Signal isn’t the only cross-device company hoping to break down borders. Drawbridge raised $25 million in May, a portion of which is earmarked for broadening its reach in Asian markets.
Asia is a particularly attractive playing field, Sands said, noting that “the urgency is there and the regulatory atmosphere is also more favorable.”
Signal already has a few fairly robust relationships in the region, including with Flybuys, Australia’s countrywide loyalty program (basically, a bigger and more entrenched version of Plenti in the US), and with Yahoo Japan.
Yahoo Japan and Signal have worked together since 2013. Signal developed a tag manager product for Yahoo Japan and, a year later, helped Yahoo Japan build out its own data management platform.
Signal, which has its HQ in Chicago, plans to use its Tokyo and Sydney offices and Singapore outpost as jumping-off points for greater expansion in the region. Signal’s London office will be its springboard into Europe. (The company also has offices in New York and Sao Paulo.)
Roughly 75% of Signal’s 150 employees are based in the US, with the remaining 25% in global markets. A portion of the $30 million will go toward upping the headcount to around 200 by the end of the year.
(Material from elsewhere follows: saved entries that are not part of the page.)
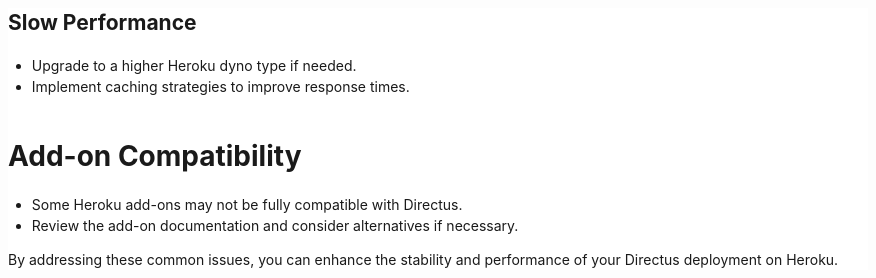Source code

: <a name="slow-performance"></a>
## Slow Performance
- Upgrade to a higher Heroku dyno type if needed.
- Implement caching strategies to improve response times.

<a name="add-on-compatibility"></a>
# Add-on Compatibility
- Some Heroku add-ons may not be fully compatible with Directus.
- Review the add-on documentation and consider alternatives if necessary.


By addressing these common issues, you can enhance the stability and performance of your Directus deployment on Heroku.
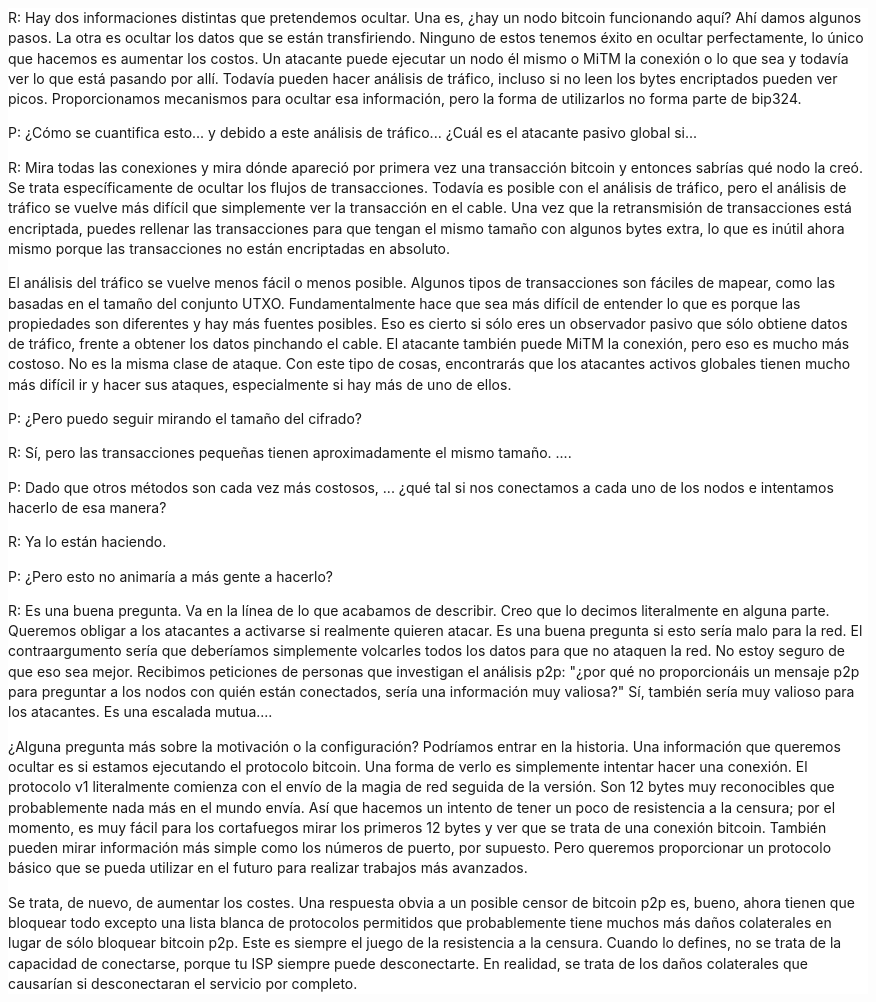 R: Hay dos informaciones distintas que pretendemos ocultar. Una es, ¿hay un nodo bitcoin funcionando aquí? Ahí damos algunos pasos. La otra es ocultar los datos que se están transfiriendo. Ninguno de estos tenemos éxito en ocultar perfectamente, lo único que hacemos es aumentar los costos. Un atacante puede ejecutar un nodo él mismo o MiTM la conexión o lo que sea y todavía ver lo que está pasando por allí. Todavía pueden hacer análisis de tráfico, incluso si no leen los bytes encriptados pueden ver picos. Proporcionamos mecanismos para ocultar esa información, pero la forma de utilizarlos no forma parte de bip324.

P: ¿Cómo se cuantifica esto... y debido a este análisis de tráfico... ¿Cuál es el atacante pasivo global si...

R: Mira todas las conexiones y mira dónde apareció por primera vez una transacción bitcoin y entonces sabrías qué nodo la creó. Se trata específicamente de ocultar los flujos de transacciones.  Todavía es posible con el análisis de tráfico, pero el análisis de tráfico se vuelve más difícil que simplemente ver la transacción en el cable. Una vez que la retransmisión de transacciones está encriptada, puedes rellenar las transacciones para que tengan el mismo tamaño con algunos bytes extra, lo que es inútil ahora mismo porque las transacciones no están encriptadas en absoluto.

El análisis del tráfico se vuelve menos fácil o menos posible. Algunos tipos de transacciones son fáciles de mapear, como las basadas en el tamaño del conjunto UTXO. Fundamentalmente hace que sea más difícil de entender lo que es porque las propiedades son diferentes y hay más fuentes posibles. Eso es cierto si sólo eres un observador pasivo que sólo obtiene datos de tráfico, frente a obtener los datos pinchando el cable. El atacante también puede MiTM la conexión, pero eso es mucho más costoso. No es la misma clase de ataque. Con este tipo de cosas, encontrarás que los atacantes activos globales tienen mucho más difícil ir y hacer sus ataques, especialmente si hay más de uno de ellos.

P: ¿Pero puedo seguir mirando el tamaño del cifrado?

R: Sí, pero las transacciones pequeñas tienen aproximadamente el mismo tamaño. ....

P: Dado que otros métodos son cada vez más costosos, ... ¿qué tal si nos conectamos a cada uno de los nodos e intentamos hacerlo de esa manera?

R: Ya lo están haciendo.

P: ¿Pero esto no animaría a más gente a hacerlo?

R: Es una buena pregunta. Va en la línea de lo que acabamos de describir. Creo que lo decimos literalmente en alguna parte. Queremos obligar a los atacantes a activarse si realmente quieren atacar. Es una buena pregunta si esto sería malo para la red. El contraargumento sería que deberíamos simplemente volcarles todos los datos para que no ataquen la red. No estoy seguro de que eso sea mejor. Recibimos peticiones de personas que investigan el análisis p2p: "¿por qué no proporcionáis un mensaje p2p para preguntar a los nodos con quién están conectados, sería una información muy valiosa?" Sí, también sería muy valioso para los atacantes. Es una escalada mutua....

¿Alguna pregunta más sobre la motivación o la configuración? Podríamos entrar en la historia.  Una información que queremos ocultar es si estamos ejecutando el protocolo bitcoin. Una forma de verlo es simplemente intentar hacer una conexión. El protocolo v1 literalmente comienza con el envío de la magia de red seguida de la versión. Son 12 bytes muy reconocibles que probablemente nada más en el mundo envía. Así que hacemos un intento de tener un poco de resistencia a la censura; por el momento, es muy fácil para los cortafuegos mirar los primeros 12 bytes y ver que se trata de una conexión bitcoin. También pueden mirar información más simple como los números de puerto, por supuesto. Pero queremos proporcionar un protocolo básico que se pueda utilizar en el futuro para realizar trabajos más avanzados.

Se trata, de nuevo, de aumentar los costes. Una respuesta obvia a un posible censor de bitcoin p2p es, bueno, ahora tienen que bloquear todo excepto una lista blanca de protocolos permitidos que probablemente tiene muchos más daños colaterales en lugar de sólo bloquear bitcoin p2p. Este es siempre el juego de la resistencia a la censura. Cuando lo defines, no se trata de la capacidad de conectarse, porque tu ISP siempre puede desconectarte. En realidad, se trata de los daños colaterales que causarían si desconectaran el servicio por completo.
Sands said the company plans to add “as many technologists as we can find as quickly as possible” to beef up its tech centers in Chicago and New York, although most of the new hires will be sales and account managers to staff international outposts, where the opportunity is ripe.
“Addressability isn’t a US trend, it’s a global trend, especially in Asia where many consumers skipped the desktop digital age and went right to mobile devices,” Sands said. “Householding has been around for the decades – now it’s about reaching individuals.”